We will regularly highlight publications from EUCANCan members and/or with relevance to the issue of efficient analysis, management and sharing of cancer genomic data in this section.

EUCANCan consortium member Prof Dr Roland Eils from the Charité – Universitätsmedizin Berlin has contributed to the following publication:

Upmeier zu Belzen, J., Bürgel, T., Holderbach, S. et al. Leveraging implicit knowledge in neural networks for functional dissection and engineering of proteins. Nat Mach Intell 1, 225–235 (2019) doi:10.1038/s42256-019-0049-9


Proteins are nature’s most versatile molecular machines. Deep neural networks trained on large protein datasets have recently been used to tackle the unmet complexity of protein sequence–function relationships. The implicit knowledge contained in these networks represents a powerful, but thus far inaccessible, resource for understanding protein biology. Here, we show that occlusion-based sensitivity analysis can leverage the knowledge present in deep-neural-network-based protein sequence classifiers to identify functionally relevant parts of proteins.
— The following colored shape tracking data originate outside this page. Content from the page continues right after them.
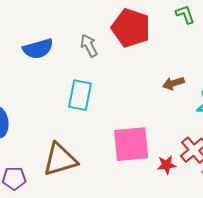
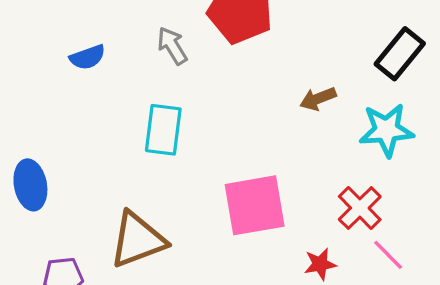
blue semicircle: (38, 49) -> (88, 57), size x0.7
red star: (167, 165) -> (320, 264), moved

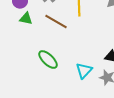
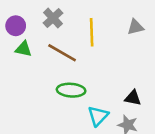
green ellipse: (48, 60) -> (71, 90), moved, turned -40

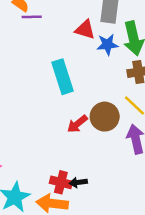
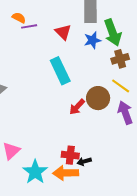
red triangle: (85, 30) -> (63, 32), moved, turned 36
black arrow: (78, 182) -> (84, 161), moved

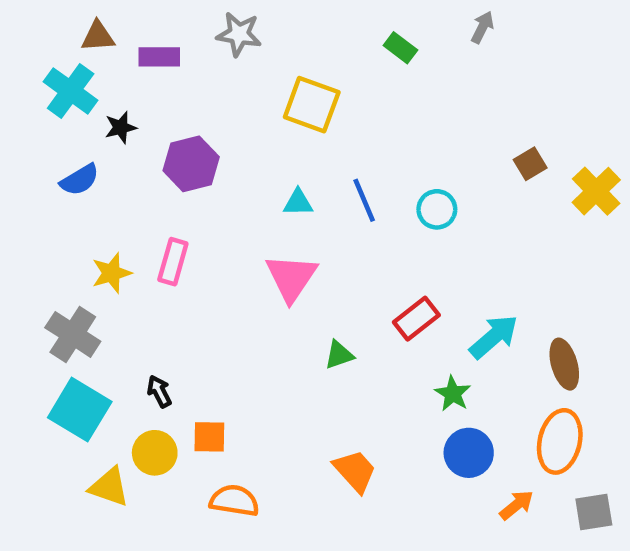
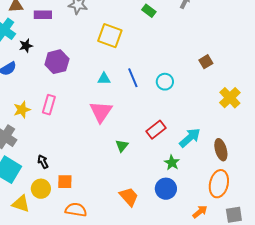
yellow cross: (596, 191) -> (230, 98), moved
green triangle: (339, 355) -> (122, 146), turned -32
blue circle: (469, 453) -> (166, 189), moved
We first validated our approach by successfully predicting positions that mediate small molecule binding or catalytic activity across different protein classes. Next, we inferred the impact of point mutations on the activity of ERK and HRas, signalling factors frequently deregulated in cancer. Finally, we used our approach to identify engineering hotspots in CRISPR–Cas9 and anti-CRISPR protein AcrIIA4. Our work demonstrates how implicit knowledge in neural networks can be harnessed for protein functional dissection and protein engineering.